What you need to do
Your reply must contain exactly the lines running from the one with "number | - |" to the last line of the entries below, both included, and no other lines.

Listed records
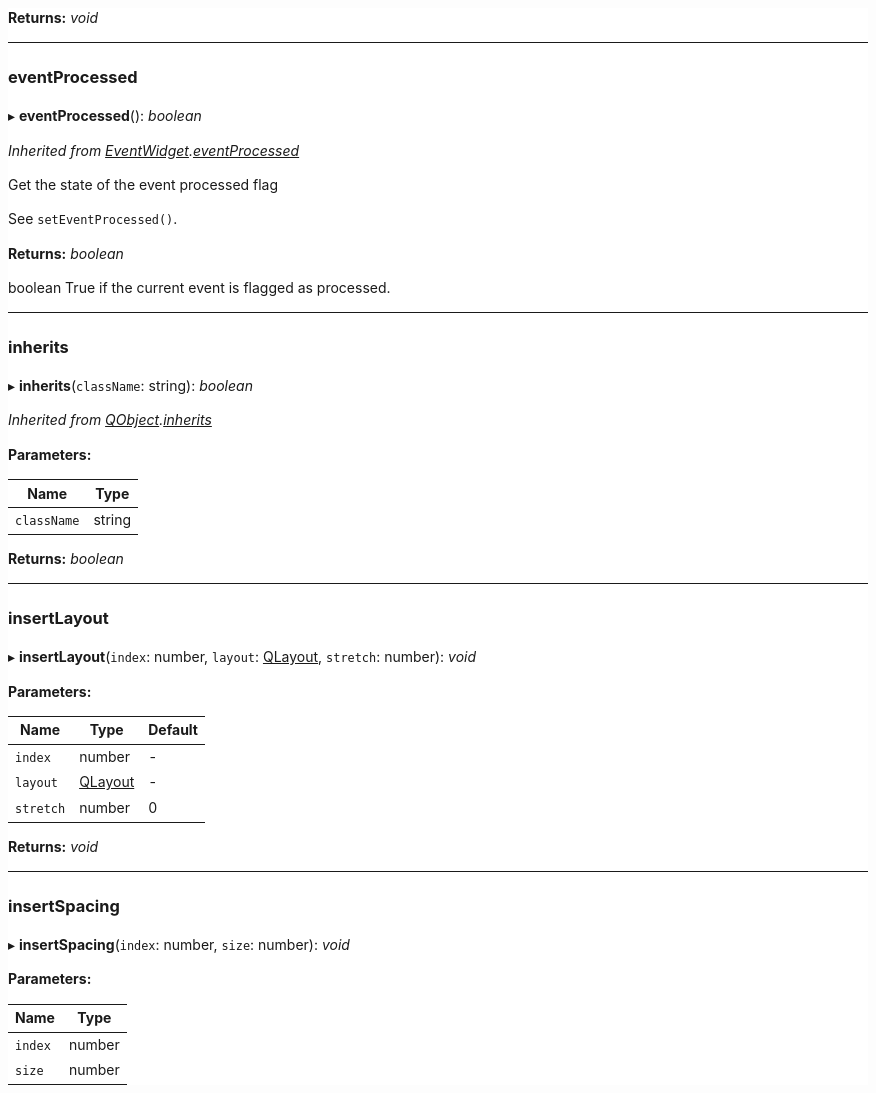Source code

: **Returns:** *void*

___

###  eventProcessed

▸ **eventProcessed**(): *boolean*

*Inherited from [EventWidget](eventwidget.md).[eventProcessed](eventwidget.md#eventprocessed)*

Get the state of the event processed flag

See `setEventProcessed()`.

**Returns:** *boolean*

boolean True if the current event is flagged as processed.

___

###  inherits

▸ **inherits**(`className`: string): *boolean*

*Inherited from [QObject](qobject.md).[inherits](qobject.md#inherits)*

**Parameters:**

Name | Type |
------ | ------ |
`className` | string |

**Returns:** *boolean*

___

###  insertLayout

▸ **insertLayout**(`index`: number, `layout`: [QLayout](qlayout.md), `stretch`: number): *void*

**Parameters:**

Name | Type | Default |
------ | ------ | ------ |
`index` | number | - |
`layout` | [QLayout](qlayout.md) | - |
`stretch` | number | 0 |

**Returns:** *void*

___

###  insertSpacing

▸ **insertSpacing**(`index`: number, `size`: number): *void*

**Parameters:**

Name | Type |
------ | ------ |
`index` | number |
`size` | number |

Written solution
`index` | number | - |
`layout` | [QLayout](qlayout.md) | - |
`stretch` | number | 0 |

**Returns:** *void*

___

###  insertSpacing

▸ **insertSpacing**(`index`: number, `size`: number): *void*

**Parameters:**

Name | Type |
------ | ------ |
`index` | number |
`size` | number |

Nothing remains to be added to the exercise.